Stable high-spin organic radicals (S ≥ 1) are attractive objects for organic materials with potential applications in fields such as organic magnets, spintronics, spin filters, and memory devices [1]. However, the synthesis of thermally stable di- and polyradicals is a challenging task, especially when ferromagnetic exchange interactions between multiple paramagnetic centers are desired. The report discusses methods for obtaining promising synthetic blocks for the synthesis of functionally substituted di-nitronyl nitroxyl radicals and their complexes with Cu(hfac)2 based on m-xylene. Using the strategy of Pd-catalyzed cross-coupling reactions of active aryl halides based on 4,6-dibromoiso-phthalaldehyde, an approach to obtaining a new type of polyhetero-radicals is proposed. The structural features of the obtained paramagnets and their EPR spectra are considered. Recently, the bifunctional substituted nitronyl nitroxide (NNR) diradical which was synthesized by cross coupling reaction such as 1 which was successfully used as a working body in a molecular heat engine in the study of spin phase transitions between superconducting electrodes [2].

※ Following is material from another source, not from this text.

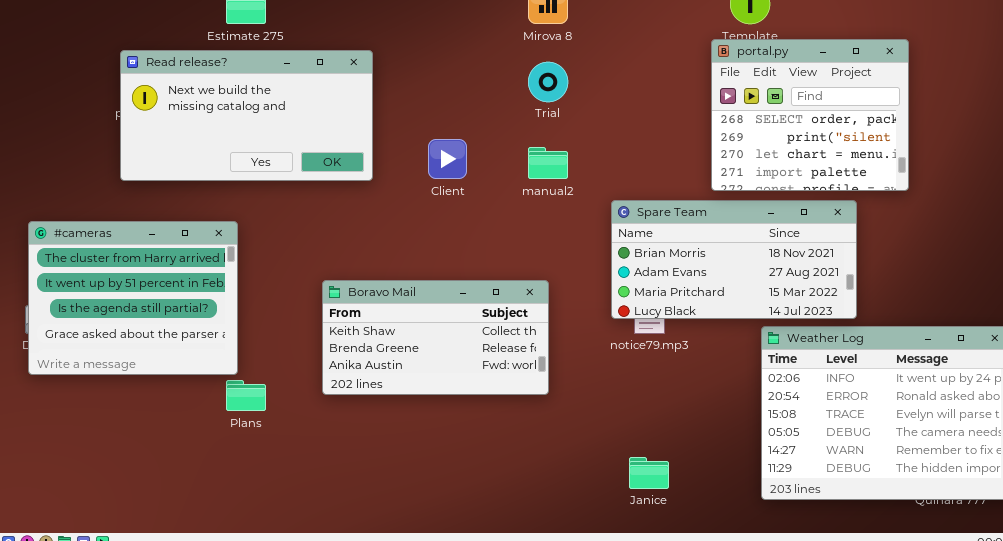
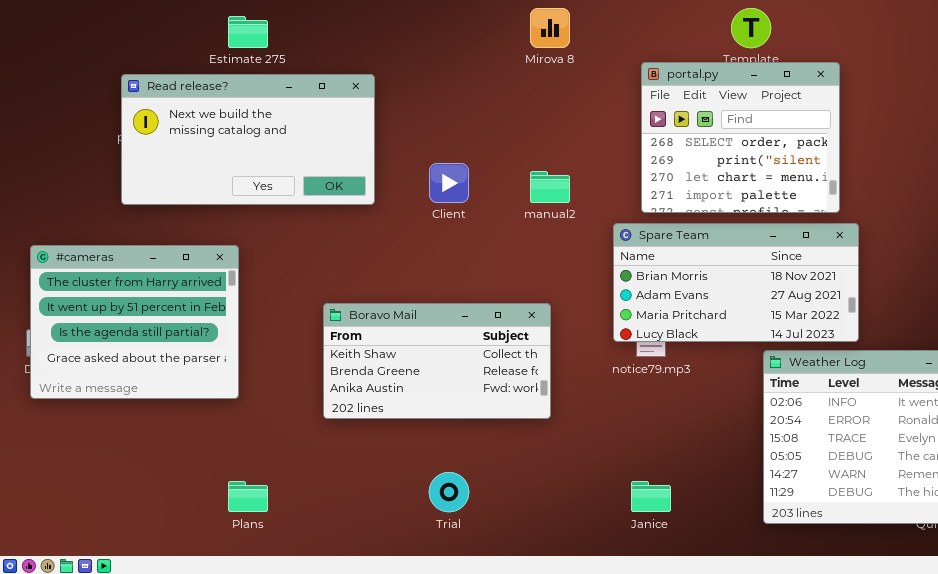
portal.py: [711,39,909,191] -> [641,62,840,213], moved
Trial: [528,62,568,102] -> [429,472,469,512], moved
Plans: [226,380,266,411] -> [228,481,268,512], moved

In this presentation and graphical abstract , various synthetic approaches to previously unknown types
of functionally substituted (X, Y = Br, NO2, COOR) diradicals 2, 3 with meta-positioning of the NHR fragments will be discussed. Special attention will be paid to methods of introducing reactive groups into the diradical molecule by using cross coupling reaction and the possibility of obtaining various complexes with copper salts.

References:
[1] E. V. Tretyakov, I. A. Zayakin, A. A. Dmitriev, M. V. Fedin et al. Chem. Eur. J. 2024, 30, e202303456.
[2] S. Volosheniuk, D. Bouwmeester, D. Vogel, H.S.J. van der Zant et al. Nat. Commun., 2025, 16, 3279.